Task details
Rename every "tape measure" in the records below to "measuring tape", leaving all other text the same and omitting the pictures.

Supplied records
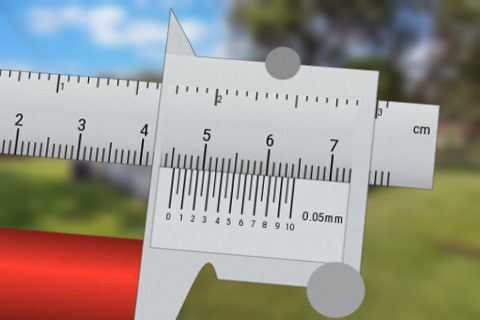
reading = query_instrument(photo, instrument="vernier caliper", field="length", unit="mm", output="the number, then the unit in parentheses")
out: 45.4 (mm)
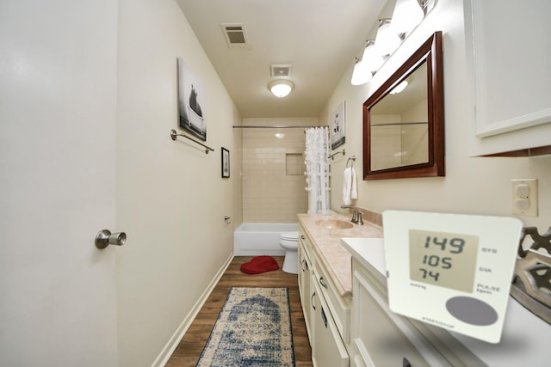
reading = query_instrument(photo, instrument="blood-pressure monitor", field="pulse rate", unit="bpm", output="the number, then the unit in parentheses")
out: 74 (bpm)
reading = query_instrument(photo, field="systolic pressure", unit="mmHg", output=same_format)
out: 149 (mmHg)
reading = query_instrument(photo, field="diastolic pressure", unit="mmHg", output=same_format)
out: 105 (mmHg)
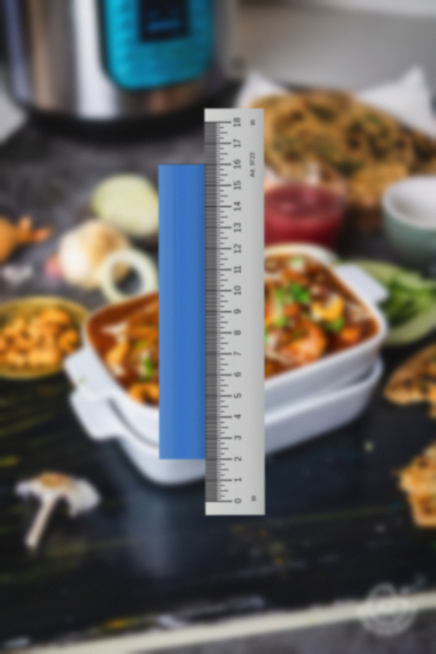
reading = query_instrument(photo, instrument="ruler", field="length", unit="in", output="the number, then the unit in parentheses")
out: 14 (in)
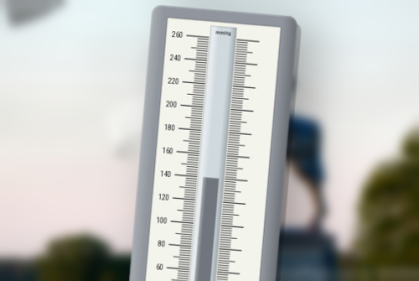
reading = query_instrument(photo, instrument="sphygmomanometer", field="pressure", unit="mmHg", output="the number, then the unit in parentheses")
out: 140 (mmHg)
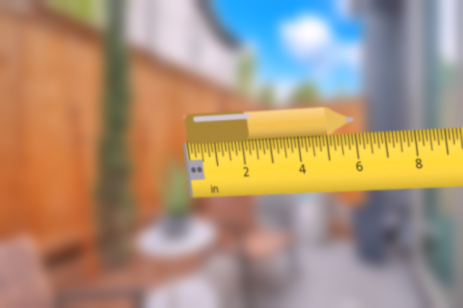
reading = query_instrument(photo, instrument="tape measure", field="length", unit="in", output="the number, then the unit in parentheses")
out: 6 (in)
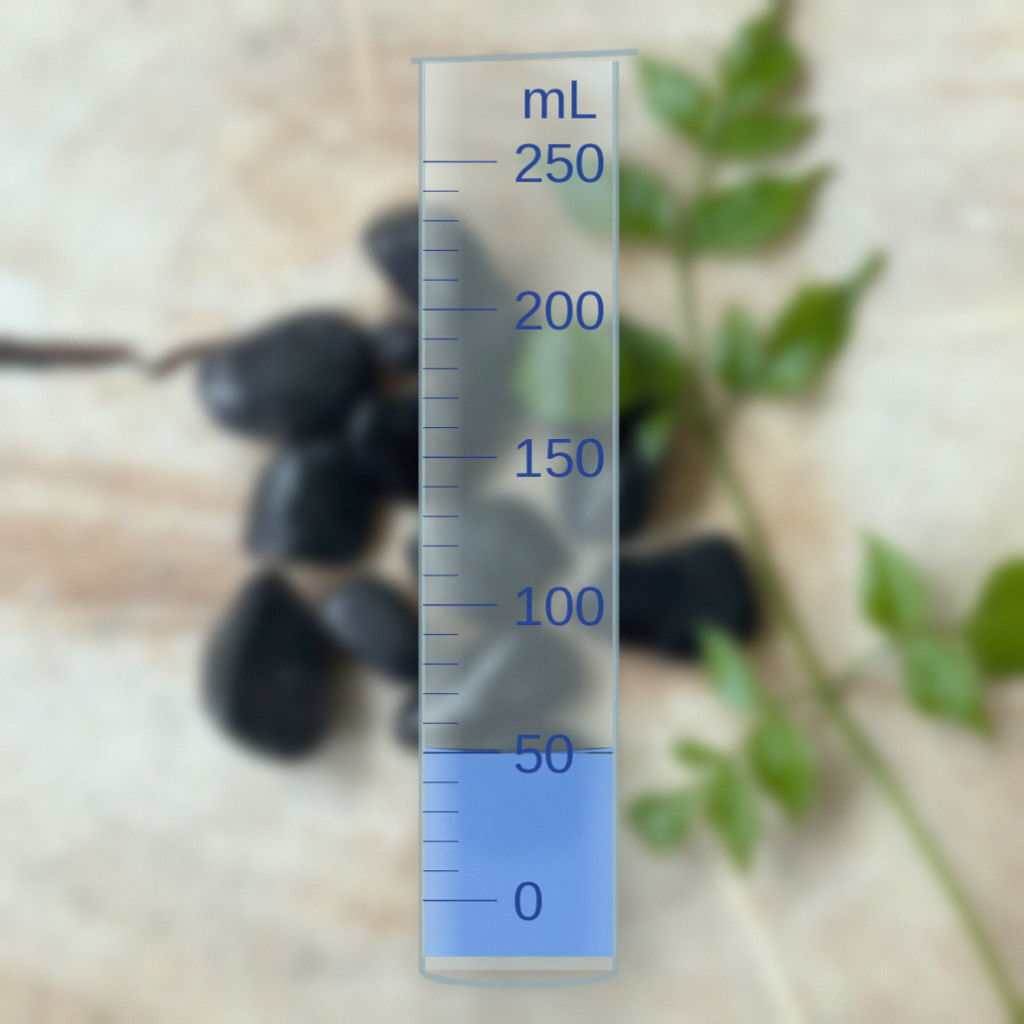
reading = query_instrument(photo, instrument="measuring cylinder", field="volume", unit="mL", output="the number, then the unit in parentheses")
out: 50 (mL)
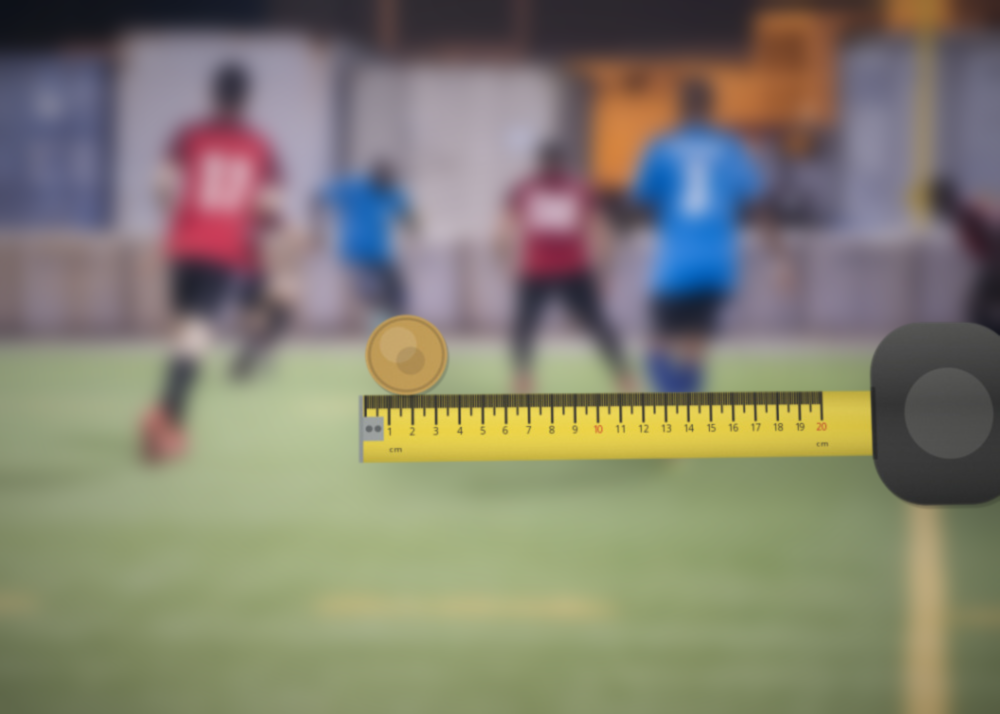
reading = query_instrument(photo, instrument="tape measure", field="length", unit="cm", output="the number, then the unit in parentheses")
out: 3.5 (cm)
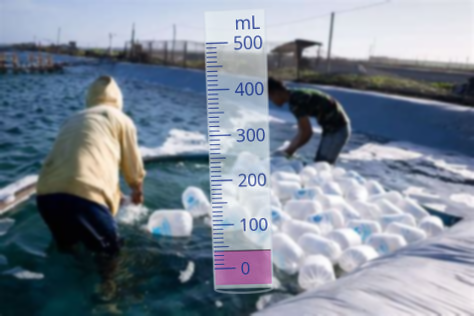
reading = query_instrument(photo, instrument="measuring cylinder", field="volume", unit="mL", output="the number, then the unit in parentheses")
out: 40 (mL)
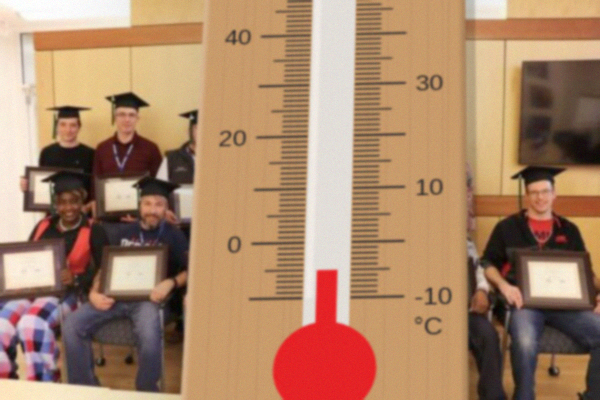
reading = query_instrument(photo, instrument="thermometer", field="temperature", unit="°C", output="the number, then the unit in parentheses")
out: -5 (°C)
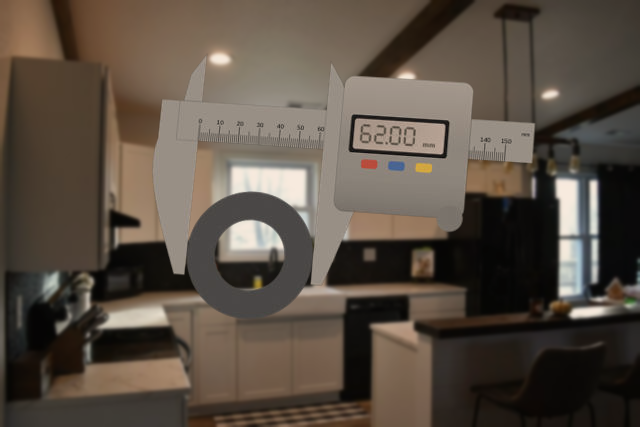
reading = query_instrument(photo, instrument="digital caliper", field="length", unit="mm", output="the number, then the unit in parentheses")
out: 62.00 (mm)
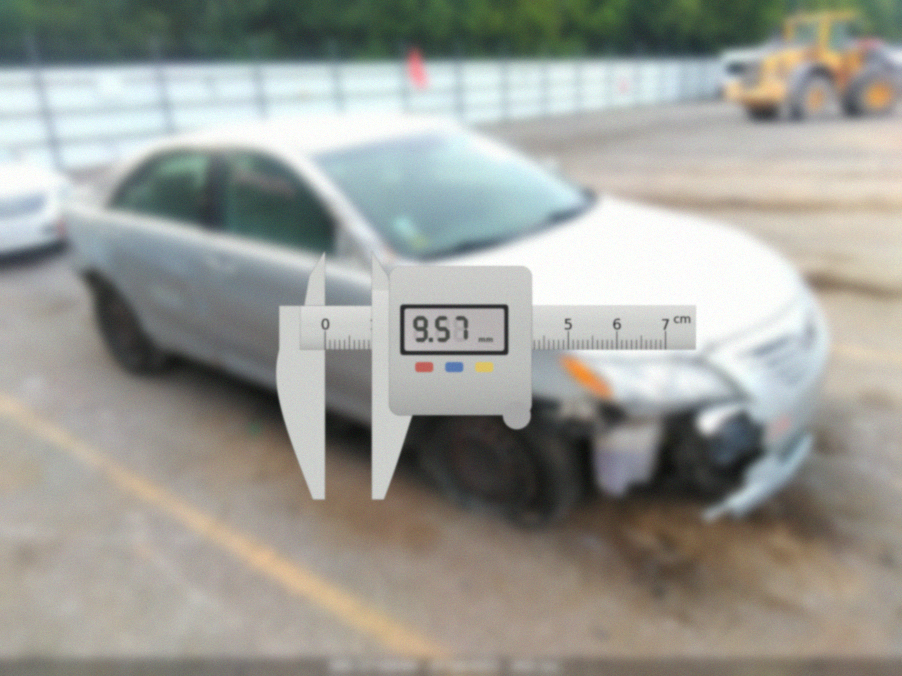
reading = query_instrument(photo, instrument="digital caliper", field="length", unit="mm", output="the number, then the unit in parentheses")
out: 9.57 (mm)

Answer space
reading = query_instrument(photo, instrument="vernier caliper", field="length", unit="mm", output="the number, then the unit in parentheses")
out: 45.4 (mm)
reading = query_instrument(photo, instrument="blood-pressure monitor", field="pulse rate", unit="bpm", output="the number, then the unit in parentheses")
out: 74 (bpm)
reading = query_instrument(photo, field="systolic pressure", unit="mmHg", output=same_format)
out: 149 (mmHg)
reading = query_instrument(photo, field="diastolic pressure", unit="mmHg", output=same_format)
out: 105 (mmHg)
reading = query_instrument(photo, instrument="ruler", field="length", unit="in", output="the number, then the unit in parentheses")
out: 14 (in)
reading = query_instrument(photo, instrument="sphygmomanometer", field="pressure", unit="mmHg", output="the number, then the unit in parentheses")
out: 140 (mmHg)
reading = query_instrument(photo, instrument="measuring tape", field="length", unit="in", output="the number, then the unit in parentheses")
out: 6 (in)
reading = query_instrument(photo, instrument="measuring cylinder", field="volume", unit="mL", output="the number, then the unit in parentheses")
out: 50 (mL)
reading = query_instrument(photo, instrument="measuring tape", field="length", unit="cm", output="the number, then the unit in parentheses")
out: 3.5 (cm)
reading = query_instrument(photo, instrument="measuring cylinder", field="volume", unit="mL", output="the number, then the unit in parentheses")
out: 40 (mL)
reading = query_instrument(photo, instrument="thermometer", field="temperature", unit="°C", output="the number, then the unit in parentheses")
out: -5 (°C)
reading = query_instrument(photo, instrument="digital caliper", field="length", unit="mm", output="the number, then the unit in parentheses")
out: 62.00 (mm)
reading = query_instrument(photo, instrument="digital caliper", field="length", unit="mm", output="the number, then the unit in parentheses")
out: 9.57 (mm)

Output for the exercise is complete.